Accessible Beige vs Grape Mist
Both from Sherwin-Williams's palette. Hue-wise, Accessible Beige belongs to the beige-greige family and Grape Mist to the grey family. Accessible Beige (LRV 58) reflects noticeably more light than Grape Mist (LRV 54), a difference of 4 points that becomes especially apparent in rooms with limited natural light. Accessible Beige runs warm while Grape Mist is decidedly neutral, which means they'll respond very differently to warm vs cool light sources. With a ΔE of 13.1, the contrast is hard to miss. These aren't variations on a theme — they're two different answers to the same question. Below you'll find 3 real-room photo comparisons where both colors appear side by side, plus 5 simulated room previews.

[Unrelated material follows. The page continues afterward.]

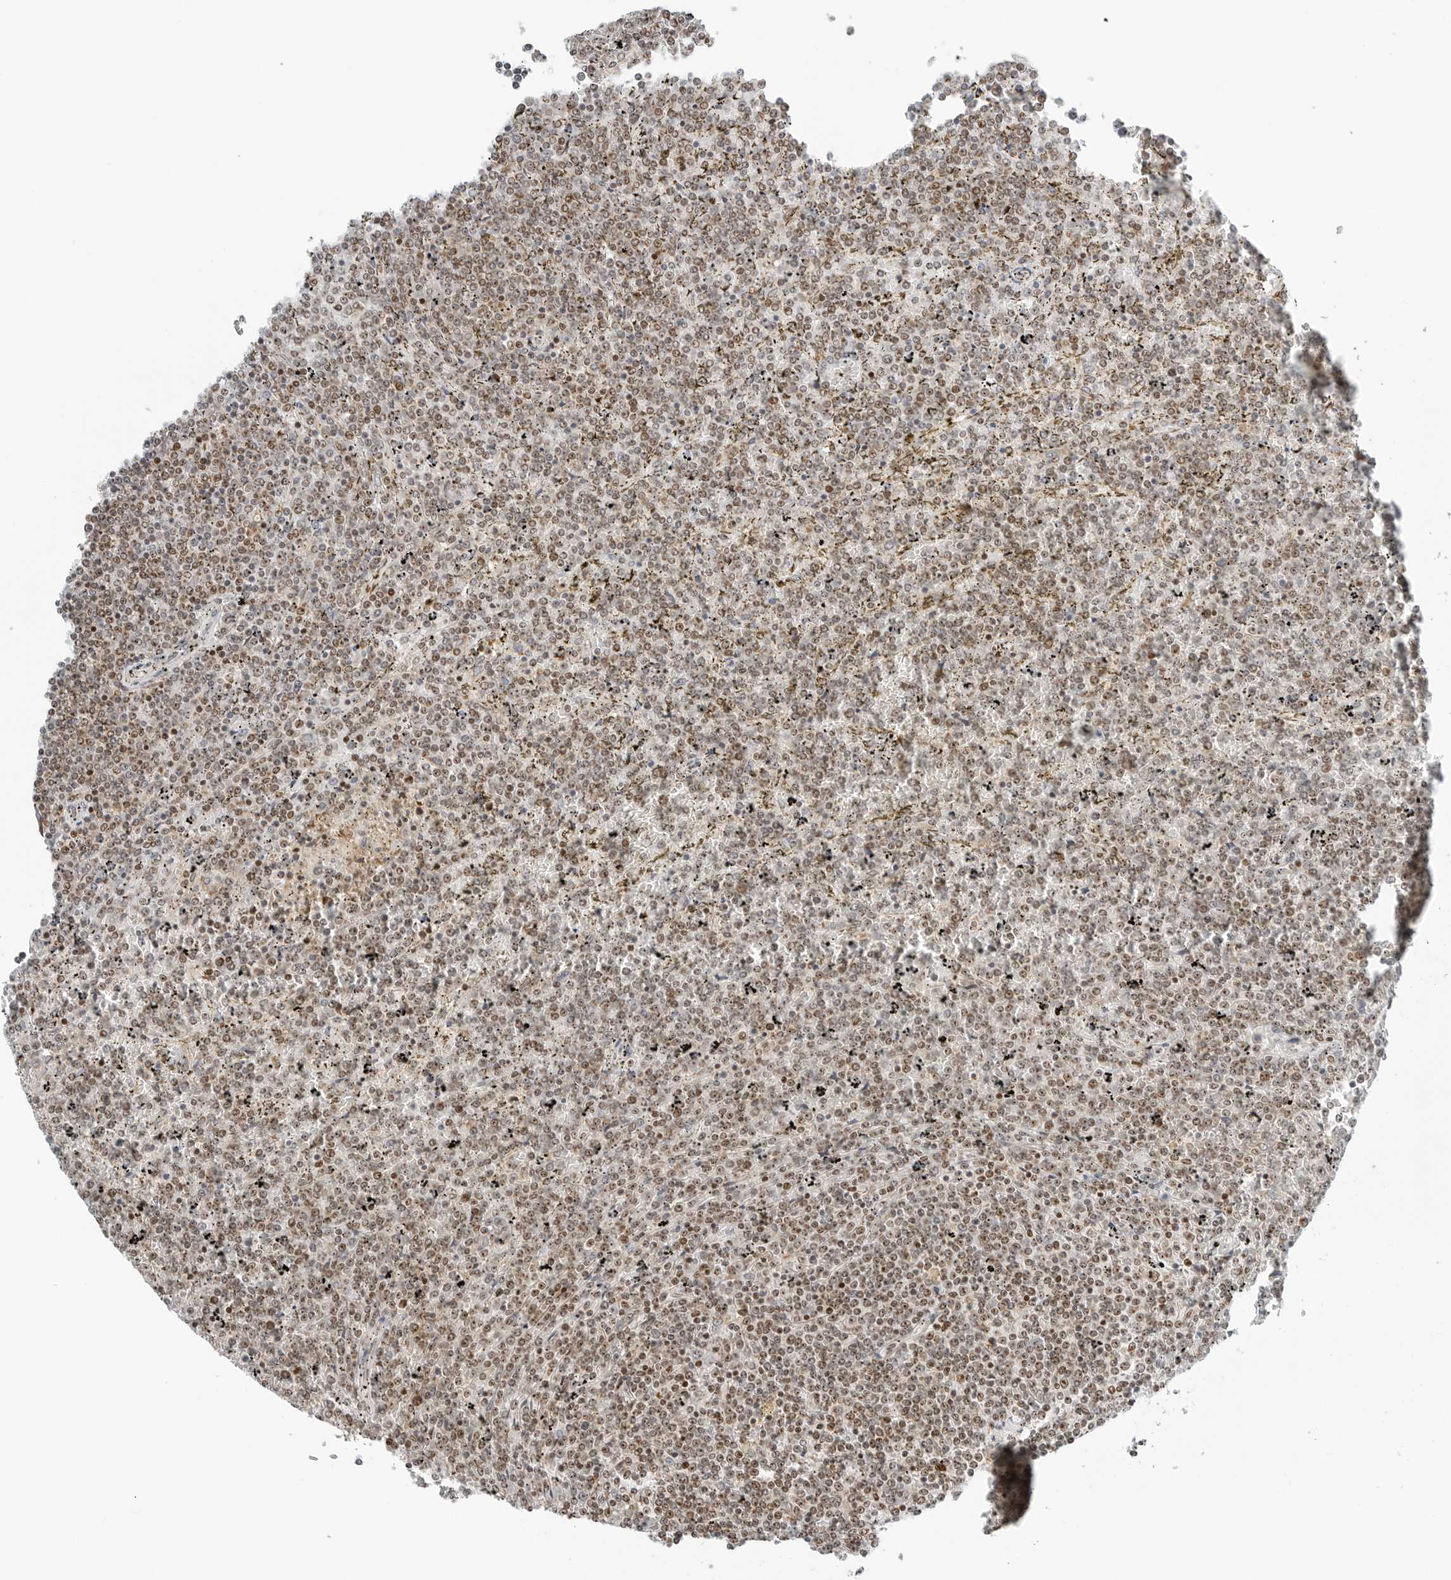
{"staining": {"intensity": "moderate", "quantity": ">75%", "location": "nuclear"}, "tissue": "lymphoma", "cell_type": "Tumor cells", "image_type": "cancer", "snomed": [{"axis": "morphology", "description": "Malignant lymphoma, non-Hodgkin's type, Low grade"}, {"axis": "topography", "description": "Spleen"}], "caption": "There is medium levels of moderate nuclear expression in tumor cells of malignant lymphoma, non-Hodgkin's type (low-grade), as demonstrated by immunohistochemical staining (brown color).", "gene": "RIMKLA", "patient": {"sex": "female", "age": 19}}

Accessible Beige vs Grape Mist in Real Spaces
3 real rooms side by side. Seeing Accessible Beige and Grape Mist in actual rooms makes the difference concrete; browse the spaces below to get a feel for how each color lives on a wall.
Living Room
In a living room, color works across both daylight and evening light — the same wall can read very differently at noon and at 8pm. The brightness difference is modest but present — Accessible Beige gives the walls a little more lift.
Bedroom
The context that matters most in a bedroom is how a color reads under a bedside lamp at night, not under noon daylight. Accessible Beige reads slightly lighter here — a subtle but real difference in how open the space feels.
Home Office
The test for a home office color isn't how it looks in a quick glance — it's whether it still feels right after a full day of work. Accessible Beige reads slightly lighter here — a subtle but real difference in how open the space feels.
Color Details
Accessible Beige vs Grape Mist Simulated Comparison
5 simulated room previews — drag the slider on each to see Accessible Beige on one side and Grape Mist on the other.
Digital color is approximate. These simulations are generated from the manufacturer's hex values and overlaid on grayscale room photos — your screen's calibration, brightness, and viewing angle all affect how they render. Before committing to either color, test physical samples in your own space under the light you actually live with.
More Accessible Beige comparisons
See how Accessible Beige stacks up against other well-photographed colors across different brands and tones.